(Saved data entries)
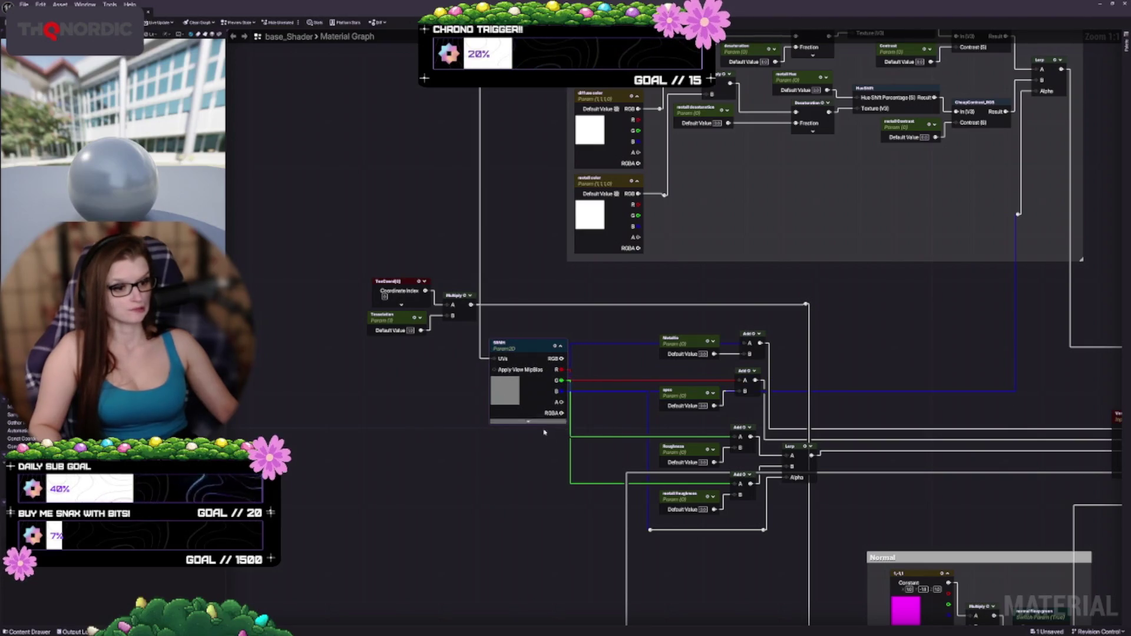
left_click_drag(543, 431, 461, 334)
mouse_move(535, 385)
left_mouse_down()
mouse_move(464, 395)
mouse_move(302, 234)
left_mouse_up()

| How to complete this task |
The reply should reproduce every entry above word for word and contain no pictures.

| Response to the exercise |
left_click_drag(543, 431, 461, 334)
mouse_move(535, 385)
left_mouse_down()
mouse_move(464, 395)
mouse_move(302, 234)
left_mouse_up()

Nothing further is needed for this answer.